* _Available data_
════════

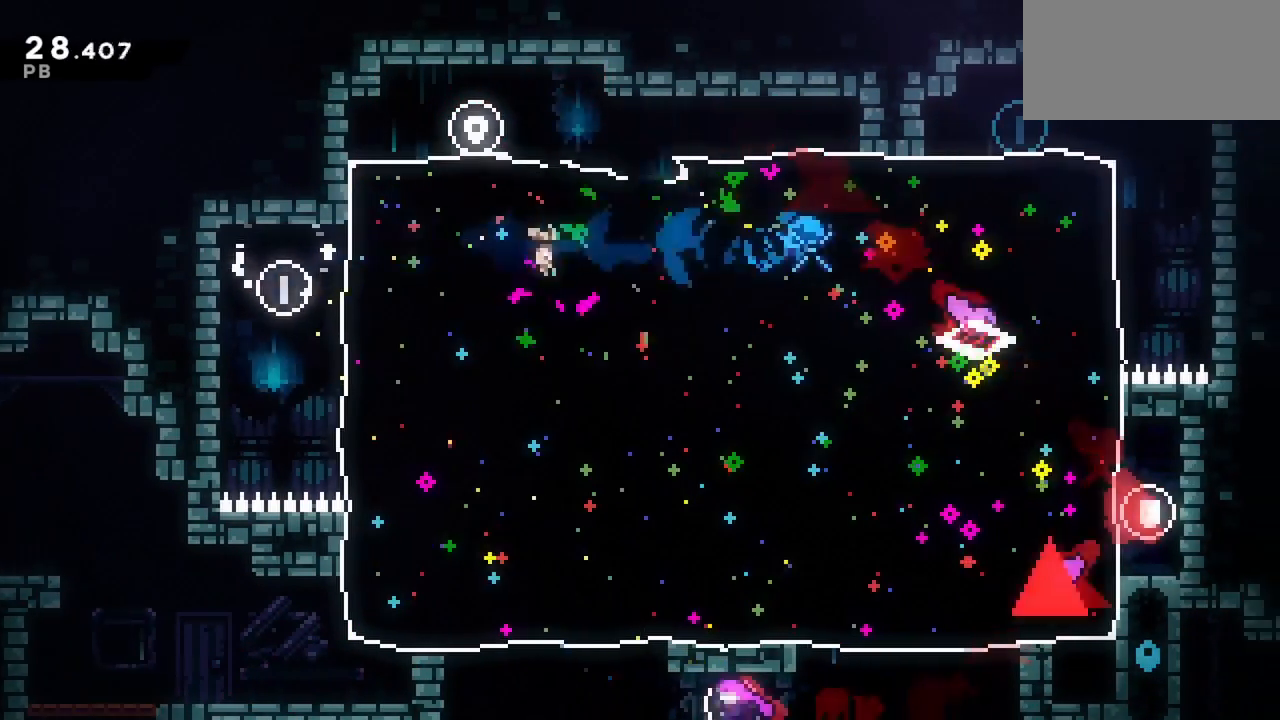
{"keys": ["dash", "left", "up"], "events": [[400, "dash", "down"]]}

════════

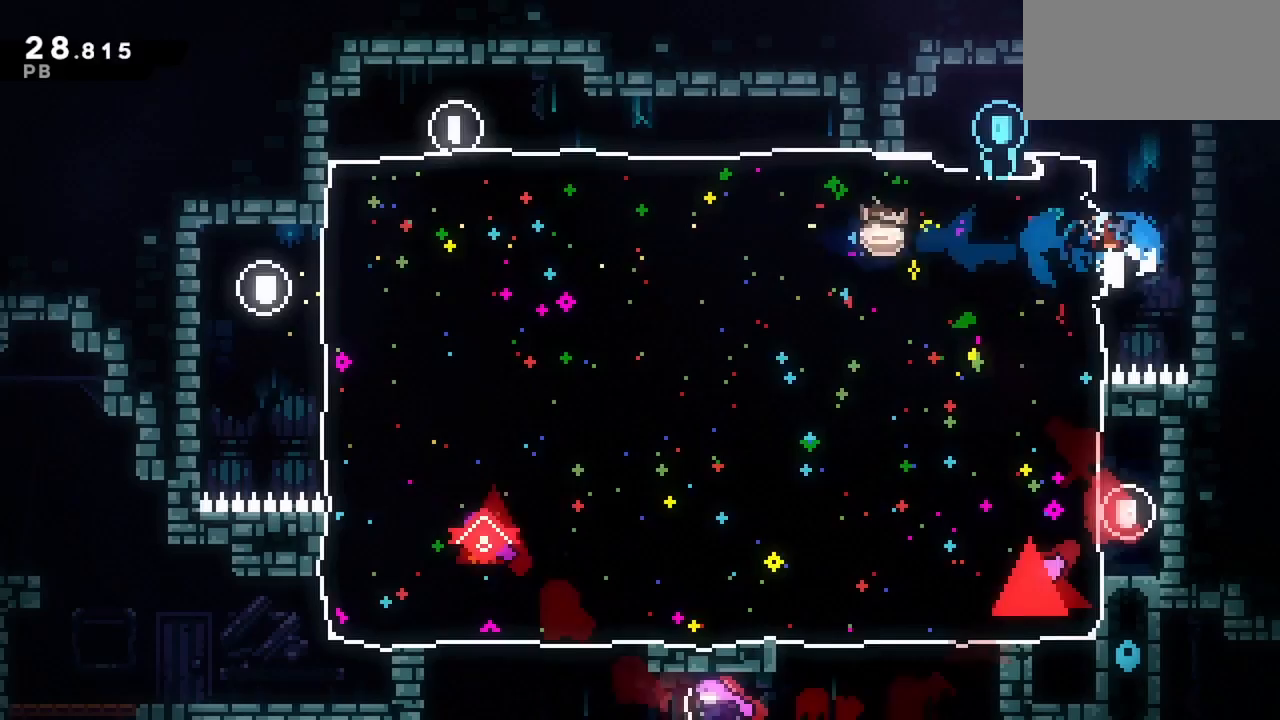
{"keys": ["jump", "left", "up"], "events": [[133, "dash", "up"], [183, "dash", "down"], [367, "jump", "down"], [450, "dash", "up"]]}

════════

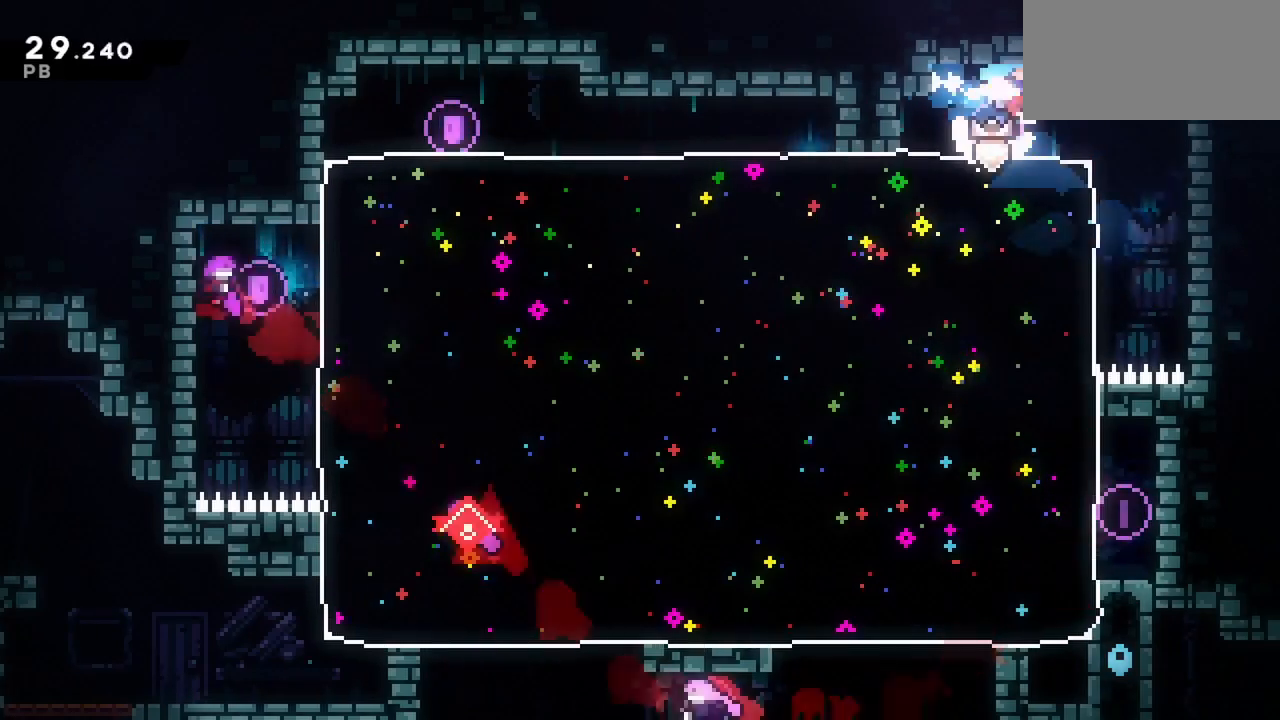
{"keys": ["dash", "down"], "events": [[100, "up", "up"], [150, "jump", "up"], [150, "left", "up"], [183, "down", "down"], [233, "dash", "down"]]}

════════

* _Work request_
In the material above, which lines contain "jump"? Copy each of them.

* _Your response_
{"keys": ["jump", "left", "up"], "events": [[133, "dash", "up"], [183, "dash", "down"], [367, "jump", "down"], [450, "dash", "up"]]}
{"keys": ["dash", "down"], "events": [[100, "up", "up"], [150, "jump", "up"], [150, "left", "up"], [183, "down", "down"], [233, "dash", "down"]]}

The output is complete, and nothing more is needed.